An empty cobblestone
street in Pompeii, Italy
The opening of a new exhibit entitled Pompeii and the Roman Villa at the National Gallery of Art in Washington, D.C. and the life, demise and rediscovery of the ancient city of Pompeii is the subject of an editorial review by Paul Richard in the City Guide section of the Washington
Post. Pompeii and Herculaneum were two Roman cities located on what is now the Bay of Naples, that were completely destroyed by volcanic activity when nearby Mt. Vesuvius erupted in August of 79 A.D.
Prior to these eruptions and some smaller eruptions in 62 A.D., Mt. Vesuvius had been dormant for a very long period of time. When the first rumblings began on 24 August 79 A.D. many of the Romans in the city failed to heed the danger and were trapped by the volcanoes dangerous fumes and ash. As a result they were suffocated in their homes and on the city streets. The two cities were totally buried and over time their location and even their existence were all but forgotten. They were finally rediscovered in the 18th century and excavations were begun.

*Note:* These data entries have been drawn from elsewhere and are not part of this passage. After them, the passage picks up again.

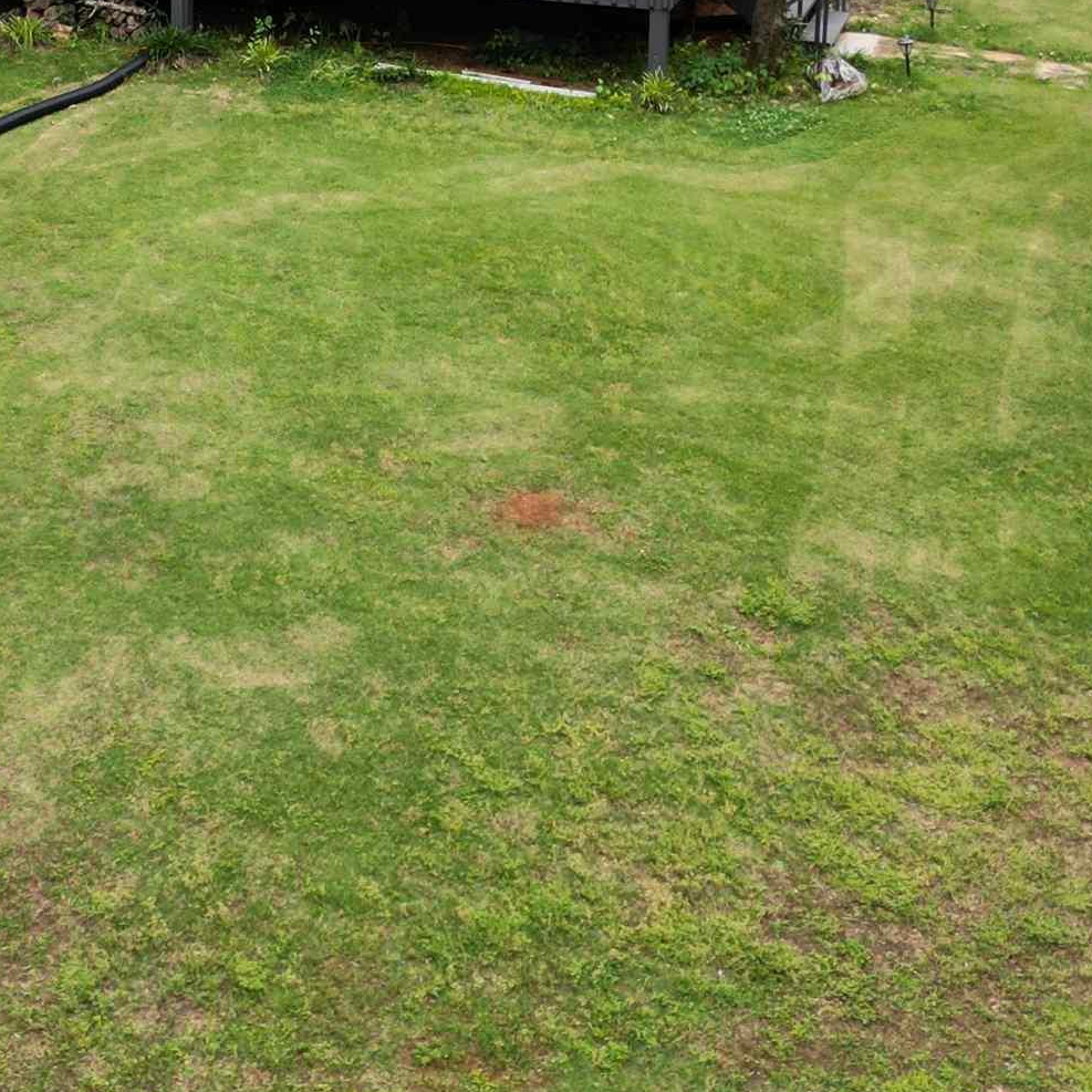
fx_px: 2356
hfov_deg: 25.5
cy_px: -171
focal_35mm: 66
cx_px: 167
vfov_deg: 24.0
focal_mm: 6.72
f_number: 1.7
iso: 100
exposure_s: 1/1250
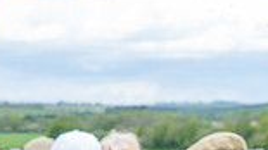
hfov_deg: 12.3
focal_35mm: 169
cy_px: 295
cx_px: -84
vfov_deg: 6.9
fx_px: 1200
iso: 200
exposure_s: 1/400
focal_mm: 37
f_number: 5
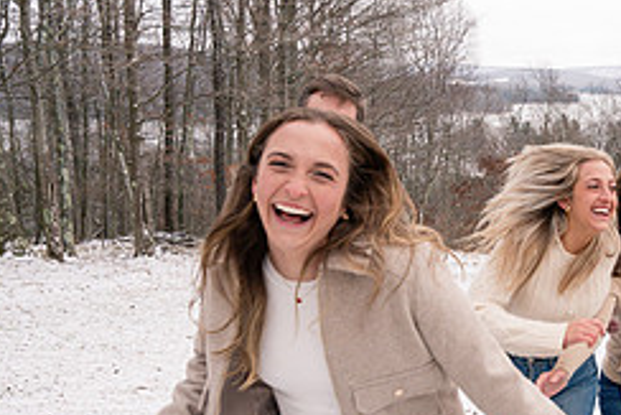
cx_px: 659
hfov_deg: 31.6
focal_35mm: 57
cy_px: 314
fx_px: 984
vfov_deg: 23.6
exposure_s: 1/250
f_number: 6.3
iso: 400
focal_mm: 24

Much of Pompeii was remarkably preserved. Colorful frescoes were uncovered, statues, pottery, fruit, clothing and all of the day to day items of Roman life were found. In addition to being a prosperous trade port Pompeii was also a popular seaside resort for the rich and powerful of the Roman Empire. Many large villas and homes were built in the city, as well as a large coliseum that could hold much of the cities estimated 23,000 people.
Today Pompeii is one of Italy's most visited tourist sites. Portions of the city are still buried under of the earth, but this is perhaps just as well. Since excavations were begun and Pompeii began to emerge into the open air, the city has suffered. Efforts are being made to preserve as much as possible of Pompeii in its "original" condition, but many buildings and especially the painted frescoes have deteriorated.
The exhibit opens October 19 and runs until March 22, 2009 at the National Gallery of Art. The National Gallery of Art is located at 600 Constitution Ave, NW Washington, D.C. Admission is free. The Museum is open from 10:00 a.m. to 5:00 p.m. Mon - Sat and 11:00 a.m. to 6:00 p.m. on Sunday. It is closed December 25 and January 1.